Former President Trump endorsed Youngkin again on Monday, and is slated to do a tele-rally for him Monday night. Youngkin himself is steering clear. 

"I'm not going to be engaged in the tele-town-hall," he told reporters on Sunday.

McAuliffe is slated to rally his supporters at a Monday night get-out-the-vote gathering in Fairfax County.

"I'm voting Youngkin all the way," said Anne Tucker, a conservative mom with a boy in middle school and a 'Don't Tread on Me' Virginia license plate. "These kids are kids. They don't need to be pushed an agenda. It needs to be back to arithmetic, back to science, back to basics."

"The state of Virginia has wonderful schools and I think it's hullabaloo," countered Donna Cooper, a retired Loudoun County resident who is voting for McAuliffe.

Wedge issues, including abortion, are also motivating Democrats. 

 "I think women deserve the healthcare they choose," said Nancy Weinstein, an Ashburn retiree who said she voted early for McAuliffe. "And I don't want anyone else to tell me, or my children. or my grandchildren what they can and can't do with their bodies."

At Larry Sabato's Crystal Ball at U.V.A's Center for Politics, analysts have now shifted this race from "Leans Democratic" to "Leans Republican." 
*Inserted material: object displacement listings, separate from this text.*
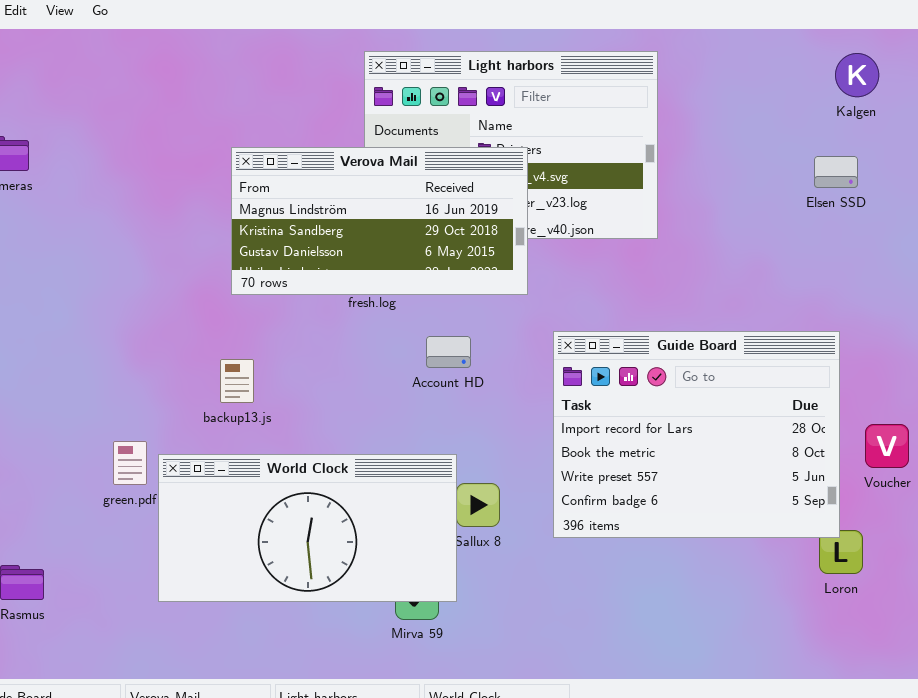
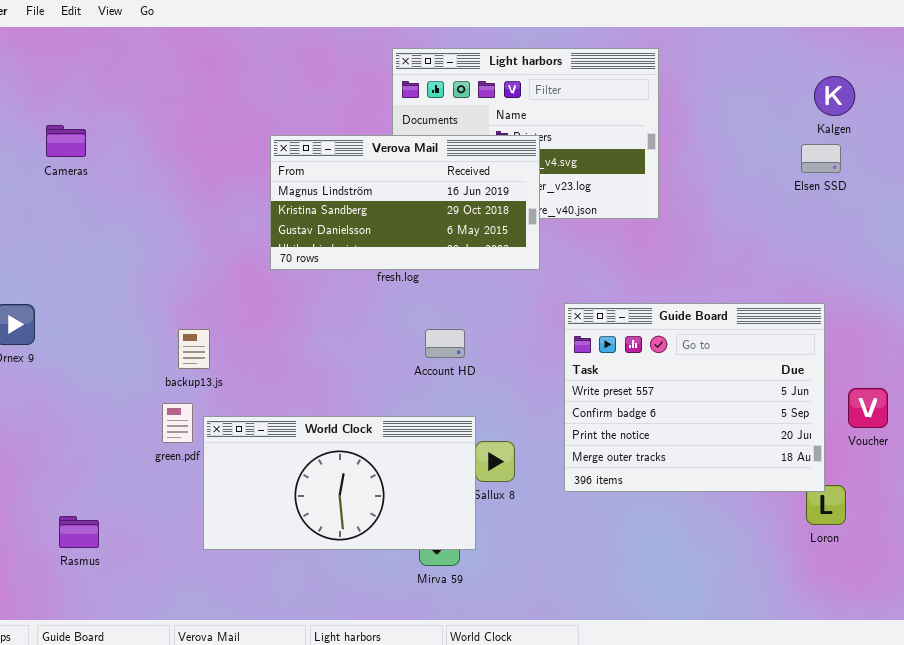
Kalgen: [835,53,879,97] -> [814,76,855,116], moved
Guide Board: [553,331,840,538] -> [564,303,825,492], scrolled down 2 rows
Account HD: [426,336,471,368] -> [425,329,465,358], moved
backup13.js: [220,359,254,403] -> [178,329,210,369], moved

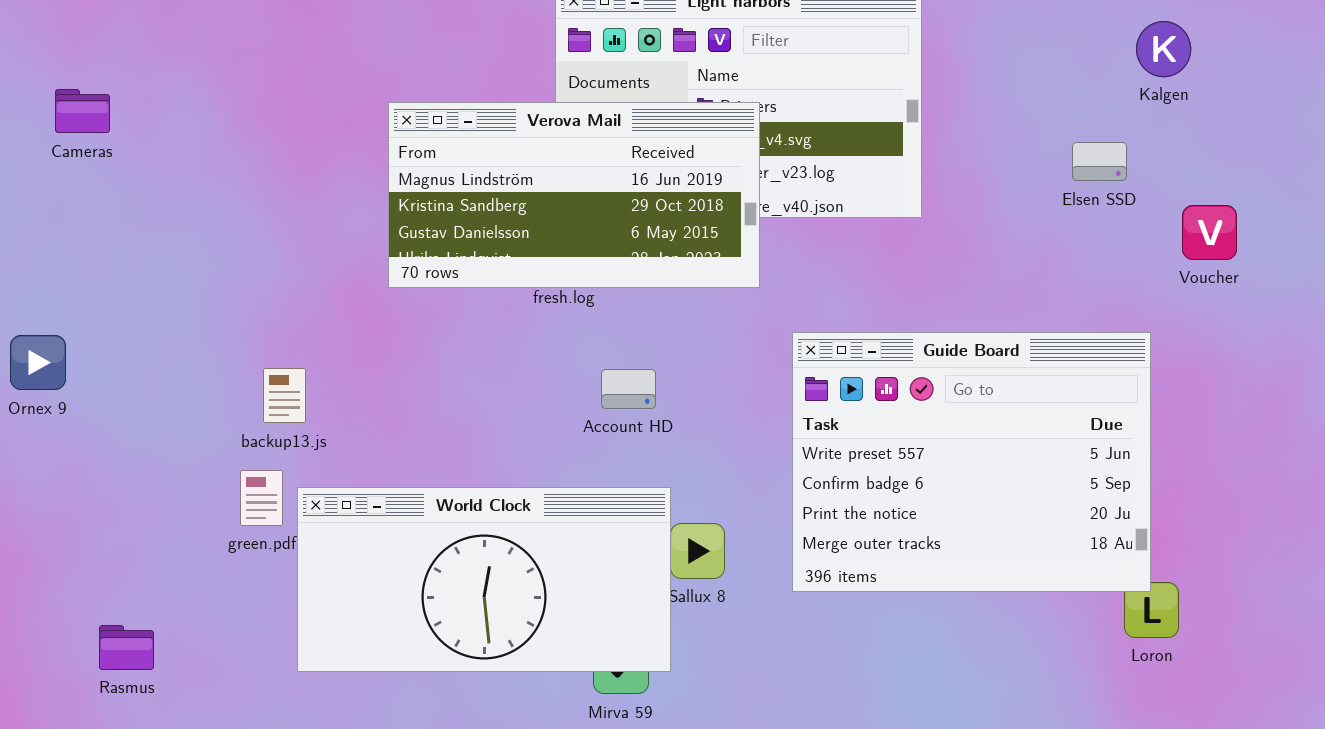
Cameras: [46,125,86,157] -> [55,89,110,133], moved
Elsen SSD: [801,144,841,173] -> [1072,142,1127,181], moved
Voucher: [848,388,888,428] -> [1182,205,1237,260], moved

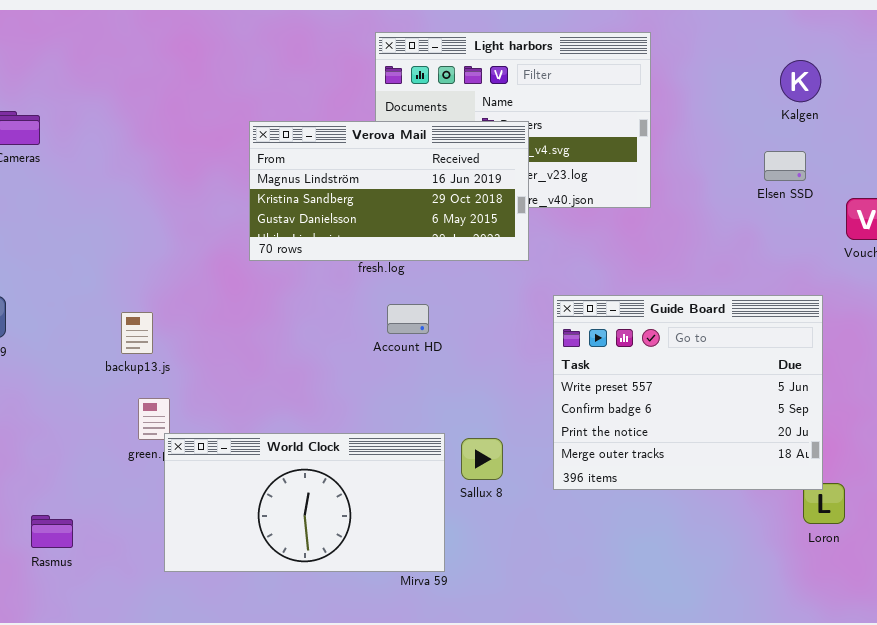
Kalgen: [1136,21,1191,77] -> [780,60,821,102], moved
backup13.js: [263,368,306,423] -> [121,312,153,354], moved
Account HD: [601,369,656,409] -> [387,304,429,334], moved
World Clock: [297,487,671,672] -> [164,433,445,572], moved

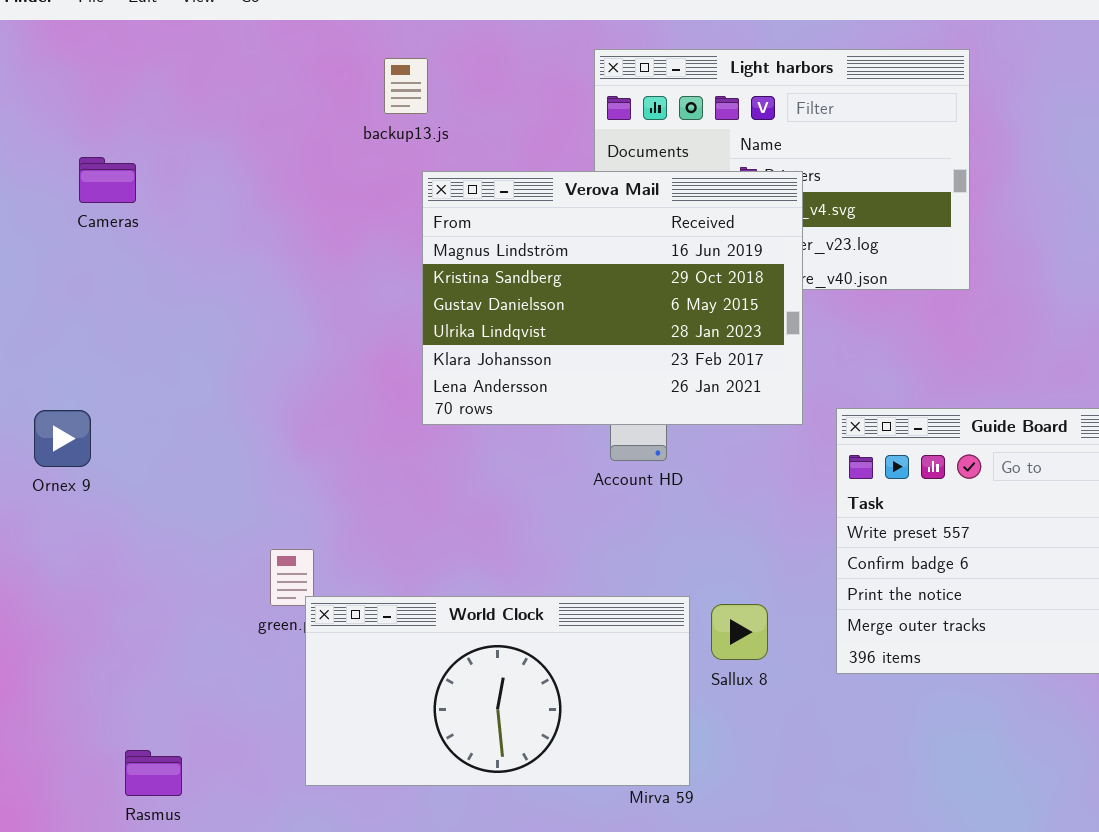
Verova Mail: [249,121,529,261] -> [422,171,803,425], resized
backup13.js: [121,312,153,354] -> [384,58,428,114], moved
Rasmus: [31,515,73,548] -> [125,750,182,796], moved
"Our sense is that the race has been moving toward Youngkin, in large part because of the political environment," Kyle Kondik and J. Miles Coleman wrote. "McAuliffe’s Trump-centric campaign also just doesn’t seem as potent in a non-federal race with the former president no longer in the White House."

If McAuliffe pulls it out, it would be only the second time in decades that the party that won the White House also won the Virginia governor's mansion.

McAuliffe was the last guy to break the spell, but this time he may be facing real headwinds from President Biden's sagging approval ratings.